===== SUPPLIED DATA =====

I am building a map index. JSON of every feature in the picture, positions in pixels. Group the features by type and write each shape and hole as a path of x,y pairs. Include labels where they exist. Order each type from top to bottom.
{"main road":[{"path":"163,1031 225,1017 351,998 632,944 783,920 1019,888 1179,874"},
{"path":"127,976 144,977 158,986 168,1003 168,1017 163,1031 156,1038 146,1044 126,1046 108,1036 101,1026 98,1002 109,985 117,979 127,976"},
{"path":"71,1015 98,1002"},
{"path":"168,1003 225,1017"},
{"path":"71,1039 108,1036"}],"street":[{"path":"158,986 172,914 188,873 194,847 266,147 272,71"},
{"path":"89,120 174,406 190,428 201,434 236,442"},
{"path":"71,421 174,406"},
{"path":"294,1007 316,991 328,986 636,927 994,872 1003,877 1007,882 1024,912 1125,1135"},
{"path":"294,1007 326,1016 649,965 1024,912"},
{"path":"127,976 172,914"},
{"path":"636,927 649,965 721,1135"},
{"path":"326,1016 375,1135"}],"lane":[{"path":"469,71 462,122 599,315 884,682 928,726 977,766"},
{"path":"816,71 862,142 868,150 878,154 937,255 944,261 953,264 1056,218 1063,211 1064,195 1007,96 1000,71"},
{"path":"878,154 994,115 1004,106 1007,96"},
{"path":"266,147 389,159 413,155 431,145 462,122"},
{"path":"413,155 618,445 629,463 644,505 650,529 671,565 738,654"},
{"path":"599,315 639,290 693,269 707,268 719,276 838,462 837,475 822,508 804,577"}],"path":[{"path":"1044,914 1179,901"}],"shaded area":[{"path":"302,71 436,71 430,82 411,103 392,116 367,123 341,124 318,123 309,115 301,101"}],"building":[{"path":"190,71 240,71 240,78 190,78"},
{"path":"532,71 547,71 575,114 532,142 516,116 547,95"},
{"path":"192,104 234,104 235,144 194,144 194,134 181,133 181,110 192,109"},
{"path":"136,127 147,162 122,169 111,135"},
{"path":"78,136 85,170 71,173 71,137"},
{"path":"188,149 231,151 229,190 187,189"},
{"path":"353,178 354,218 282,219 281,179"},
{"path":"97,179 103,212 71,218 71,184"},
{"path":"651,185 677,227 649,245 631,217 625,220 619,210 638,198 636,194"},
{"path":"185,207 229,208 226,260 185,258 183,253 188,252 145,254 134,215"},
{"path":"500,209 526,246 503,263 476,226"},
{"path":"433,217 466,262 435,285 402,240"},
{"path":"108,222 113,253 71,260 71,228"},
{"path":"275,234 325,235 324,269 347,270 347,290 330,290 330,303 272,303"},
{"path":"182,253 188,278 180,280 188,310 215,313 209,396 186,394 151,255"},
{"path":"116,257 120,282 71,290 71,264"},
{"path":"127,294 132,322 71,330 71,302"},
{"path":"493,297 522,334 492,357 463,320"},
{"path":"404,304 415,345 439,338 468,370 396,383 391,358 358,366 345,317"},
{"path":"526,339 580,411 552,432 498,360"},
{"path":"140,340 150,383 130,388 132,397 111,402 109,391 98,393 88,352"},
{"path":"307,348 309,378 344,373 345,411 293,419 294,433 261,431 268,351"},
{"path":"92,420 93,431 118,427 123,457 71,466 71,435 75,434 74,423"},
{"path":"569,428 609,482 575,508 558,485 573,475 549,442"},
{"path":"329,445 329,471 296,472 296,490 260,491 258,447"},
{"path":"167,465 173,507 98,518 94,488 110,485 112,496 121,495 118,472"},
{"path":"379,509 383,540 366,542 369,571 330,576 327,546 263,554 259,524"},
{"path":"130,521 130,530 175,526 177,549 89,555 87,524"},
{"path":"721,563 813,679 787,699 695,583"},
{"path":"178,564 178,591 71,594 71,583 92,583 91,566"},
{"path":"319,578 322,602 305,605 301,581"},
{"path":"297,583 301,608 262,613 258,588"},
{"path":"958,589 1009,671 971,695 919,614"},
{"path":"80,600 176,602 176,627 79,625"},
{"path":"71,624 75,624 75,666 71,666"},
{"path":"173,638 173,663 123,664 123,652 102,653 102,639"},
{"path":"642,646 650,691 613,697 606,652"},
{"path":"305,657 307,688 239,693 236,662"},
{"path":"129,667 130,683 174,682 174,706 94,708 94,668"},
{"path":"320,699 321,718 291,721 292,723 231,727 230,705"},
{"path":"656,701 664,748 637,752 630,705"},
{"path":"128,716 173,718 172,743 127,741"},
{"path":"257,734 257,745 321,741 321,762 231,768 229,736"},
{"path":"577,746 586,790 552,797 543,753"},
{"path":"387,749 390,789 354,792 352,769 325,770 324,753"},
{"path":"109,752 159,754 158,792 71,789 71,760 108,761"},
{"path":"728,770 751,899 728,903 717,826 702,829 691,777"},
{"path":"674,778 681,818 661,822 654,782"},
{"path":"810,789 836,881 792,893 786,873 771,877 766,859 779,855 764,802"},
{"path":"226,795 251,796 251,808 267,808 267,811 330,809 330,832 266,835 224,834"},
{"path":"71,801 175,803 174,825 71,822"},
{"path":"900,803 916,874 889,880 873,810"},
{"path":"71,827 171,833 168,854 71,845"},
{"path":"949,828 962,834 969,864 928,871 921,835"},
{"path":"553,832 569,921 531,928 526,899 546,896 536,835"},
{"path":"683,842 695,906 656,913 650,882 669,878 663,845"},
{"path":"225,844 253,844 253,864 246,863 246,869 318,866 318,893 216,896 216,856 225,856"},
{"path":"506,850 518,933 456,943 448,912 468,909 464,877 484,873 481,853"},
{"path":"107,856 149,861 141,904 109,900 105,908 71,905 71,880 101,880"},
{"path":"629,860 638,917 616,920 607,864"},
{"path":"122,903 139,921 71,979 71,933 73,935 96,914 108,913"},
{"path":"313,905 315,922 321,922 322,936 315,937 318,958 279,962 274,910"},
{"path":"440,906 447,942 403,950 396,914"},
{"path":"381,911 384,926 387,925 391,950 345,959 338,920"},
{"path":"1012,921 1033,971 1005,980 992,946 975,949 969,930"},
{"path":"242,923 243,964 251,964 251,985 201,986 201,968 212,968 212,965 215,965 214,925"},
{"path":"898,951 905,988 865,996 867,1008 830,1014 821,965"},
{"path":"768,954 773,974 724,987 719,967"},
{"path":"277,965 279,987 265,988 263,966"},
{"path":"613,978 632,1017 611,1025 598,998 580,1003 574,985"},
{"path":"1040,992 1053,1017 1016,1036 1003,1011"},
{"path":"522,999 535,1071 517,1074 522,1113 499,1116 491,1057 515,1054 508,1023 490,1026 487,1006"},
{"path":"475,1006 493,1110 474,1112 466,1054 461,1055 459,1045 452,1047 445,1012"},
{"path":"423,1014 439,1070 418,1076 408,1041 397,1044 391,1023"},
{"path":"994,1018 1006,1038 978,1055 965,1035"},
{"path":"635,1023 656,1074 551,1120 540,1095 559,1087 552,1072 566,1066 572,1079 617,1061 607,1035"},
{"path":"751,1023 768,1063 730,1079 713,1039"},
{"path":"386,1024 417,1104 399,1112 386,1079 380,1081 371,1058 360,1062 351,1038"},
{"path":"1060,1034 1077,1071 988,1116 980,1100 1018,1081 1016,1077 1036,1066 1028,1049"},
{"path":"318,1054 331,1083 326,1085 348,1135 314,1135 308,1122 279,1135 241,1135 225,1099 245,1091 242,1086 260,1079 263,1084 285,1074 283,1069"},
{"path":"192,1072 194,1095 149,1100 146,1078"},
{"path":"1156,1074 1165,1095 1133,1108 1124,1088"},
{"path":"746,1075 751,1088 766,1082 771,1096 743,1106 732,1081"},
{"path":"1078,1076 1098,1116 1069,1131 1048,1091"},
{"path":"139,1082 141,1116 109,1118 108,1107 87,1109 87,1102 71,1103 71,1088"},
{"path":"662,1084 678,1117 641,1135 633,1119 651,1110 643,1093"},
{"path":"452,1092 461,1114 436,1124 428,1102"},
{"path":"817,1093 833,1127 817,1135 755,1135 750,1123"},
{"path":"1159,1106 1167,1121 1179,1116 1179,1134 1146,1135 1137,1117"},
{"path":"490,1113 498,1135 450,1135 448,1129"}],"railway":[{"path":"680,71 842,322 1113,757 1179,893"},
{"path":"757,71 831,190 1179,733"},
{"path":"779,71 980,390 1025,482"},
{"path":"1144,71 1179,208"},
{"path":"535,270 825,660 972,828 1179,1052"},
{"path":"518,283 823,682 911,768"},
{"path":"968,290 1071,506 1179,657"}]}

=====

> _EXERCISE PROMPT_
Some lines in the data above hold the string "building". Find and copy each of them.

> _RESPONSE BELOW_
I am building a map index. JSON of every feature in the picture, positions in pixels. Group the features by type and write each shape and hole as a path of x,y pairs. Include labels where they exist. Order each type from top to bottom.
{"path":"599,315 639,290 693,269 707,268 719,276 838,462 837,475 822,508 804,577"}],"path":[{"path":"1044,914 1179,901"}],"shaded area":[{"path":"302,71 436,71 430,82 411,103 392,116 367,123 341,124 318,123 309,115 301,101"}],"building":[{"path":"190,71 240,71 240,78 190,78"},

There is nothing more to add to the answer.